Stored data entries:
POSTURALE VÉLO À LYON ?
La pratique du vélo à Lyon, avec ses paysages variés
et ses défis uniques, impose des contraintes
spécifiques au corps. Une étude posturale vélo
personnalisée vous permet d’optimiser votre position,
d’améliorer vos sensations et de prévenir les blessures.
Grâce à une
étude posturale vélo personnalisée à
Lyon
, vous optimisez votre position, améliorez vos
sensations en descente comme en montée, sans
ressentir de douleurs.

◆ **WHAT IS REQUIRED**
Render the text of the records above as a JSON list of strings, one string per line, with blank lines left out.

◆ **SOLUTION TO THE EXERCISE**
[
  "POSTURALE VÉLO À LYON ?",
  "La pratique du vélo à Lyon, avec ses paysages variés",
  "et ses défis uniques, impose des contraintes",
  "spécifiques au corps. Une étude posturale vélo",
  "personnalisée vous permet d’optimiser votre position,",
  "d’améliorer vos sensations et de prévenir les blessures.",
  "Grâce à une",
  "étude posturale vélo personnalisée à",
  "Lyon",
  ", vous optimisez votre position, améliorez vos",
  "sensations en descente comme en montée, sans",
  "ressentir de douleurs."
]